The conclusions of the Agranat Commission, created in Israel to investigate the lack of preparation and prevention of the military and political leadership to the surprise attack by Egypt and Syria that gave rise to the war of ’73, did not point to Prime Minister Golda Meir. Still, she took responsibility for the national trauma and the number of victims and she resigned several months later.

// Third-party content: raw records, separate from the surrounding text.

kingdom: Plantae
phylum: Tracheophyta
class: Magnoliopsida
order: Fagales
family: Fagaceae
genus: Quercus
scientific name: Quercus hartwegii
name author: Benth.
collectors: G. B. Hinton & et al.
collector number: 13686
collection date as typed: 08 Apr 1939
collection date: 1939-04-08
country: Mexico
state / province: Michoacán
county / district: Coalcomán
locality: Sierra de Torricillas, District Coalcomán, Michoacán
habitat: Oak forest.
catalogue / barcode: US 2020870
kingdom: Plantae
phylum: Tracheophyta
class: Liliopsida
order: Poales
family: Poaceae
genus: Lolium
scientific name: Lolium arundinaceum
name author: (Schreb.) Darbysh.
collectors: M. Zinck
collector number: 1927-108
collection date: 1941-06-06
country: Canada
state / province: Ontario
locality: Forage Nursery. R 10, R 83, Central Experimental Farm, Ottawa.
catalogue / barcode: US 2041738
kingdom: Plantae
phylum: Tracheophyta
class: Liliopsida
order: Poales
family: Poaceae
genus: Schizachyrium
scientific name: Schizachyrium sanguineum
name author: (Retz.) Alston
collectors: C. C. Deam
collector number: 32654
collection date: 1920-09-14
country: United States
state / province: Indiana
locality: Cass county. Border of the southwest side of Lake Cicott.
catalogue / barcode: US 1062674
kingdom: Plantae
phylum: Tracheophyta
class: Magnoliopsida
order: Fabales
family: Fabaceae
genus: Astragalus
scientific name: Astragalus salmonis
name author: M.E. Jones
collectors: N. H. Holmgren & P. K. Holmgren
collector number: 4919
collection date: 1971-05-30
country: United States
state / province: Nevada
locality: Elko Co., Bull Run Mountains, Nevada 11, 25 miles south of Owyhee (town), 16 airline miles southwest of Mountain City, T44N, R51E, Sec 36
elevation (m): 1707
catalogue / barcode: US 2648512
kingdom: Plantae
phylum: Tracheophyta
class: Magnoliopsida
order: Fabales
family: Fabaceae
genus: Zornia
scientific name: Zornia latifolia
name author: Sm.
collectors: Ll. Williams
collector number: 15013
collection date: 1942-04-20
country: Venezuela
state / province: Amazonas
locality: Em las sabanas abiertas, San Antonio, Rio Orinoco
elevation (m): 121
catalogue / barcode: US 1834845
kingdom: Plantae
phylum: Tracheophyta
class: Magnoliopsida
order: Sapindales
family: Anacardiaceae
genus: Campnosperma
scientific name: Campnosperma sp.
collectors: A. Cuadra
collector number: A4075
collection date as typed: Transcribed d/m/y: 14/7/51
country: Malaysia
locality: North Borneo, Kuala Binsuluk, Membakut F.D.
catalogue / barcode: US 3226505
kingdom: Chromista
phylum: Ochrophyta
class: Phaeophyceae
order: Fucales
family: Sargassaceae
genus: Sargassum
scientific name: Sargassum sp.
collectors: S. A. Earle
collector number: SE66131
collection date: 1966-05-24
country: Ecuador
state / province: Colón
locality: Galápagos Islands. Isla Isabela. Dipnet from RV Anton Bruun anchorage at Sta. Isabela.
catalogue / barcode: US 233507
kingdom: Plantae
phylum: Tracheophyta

50 years later, many wonder whether the commission of inquiry into the glaring error in Israel’s defense of the Gaza border will target the government, the army or both.
While the top military official, Herzi Halevi, has admitted that they did not fulfill their obligation to defend the citizens on the fateful morning of Saturday the 7th, Benjamin Netanyahu has not commented on his share of responsibility in not preventing the worst attack in history. From Israel. Only the head of the Government’s Security Council, Tsaji Hanegbi, intoned this Saturday the mea culpa for having believed, like many others, that Hamas preferred to remain calm.
Since his return to power after the November elections, Netanyahu has faced massive protest demonstrations for 40 consecutive weeks against his ultra-conservative coalition’s judicial reform plan. But the massacres in the kibbutzim have shocked Israelis and have put an end to protests, although they have created others such as those of some relatives of kidnapped people.
On the right, they lament that Netanyahu did not fulfill his 2008 election promise to “take down the Hamas terrorist regime in Gaza.” Bibi allowed his consolidation either because the alternative was worse (anarchy) or because he contributes to Palestinian division thus burying the possibility of an agreement with President Abu Mazen based on the two-state solution.
On the left, Netanyahu’s opposition has criticized him for years for the corruption trial, for his “role in the division of the country and hatred of the left,” and for his last government and the judicial plan. “Netanyahu has shown zero leadership and zero responsibility. Until he accepts failure, he does not deserve my trust,” said former officer Noam Tibon, who, by the way, rescued people with his car during the Hamas attack.
The Government also receives criticism for bureaucratic slowness and failures to deal with a crisis of unprecedented magnitude with thousands of dead, injured, kidnapped and a war. The Hamas attack has hit hard Netanyahu’s great banner with which he could overcome the internal crisis in the short term and, in the long term, enter history: the agreement to normalize relations with Saudi Arabia. Whether or not it was one of the objectives of the Iranian-backed Palestinian group, the war has caused Riyadh to freeze its rapprochement with Israel.
On Friday, a poll by the newspaper Maariv showed a drop of 9 seats for Netanyahu compared to the one recorded before the Hamas attack while the centrist leader Benny Gantz reached 41 seats compared to 29 a week earlier. Gantz has joined the war emergency cabinet.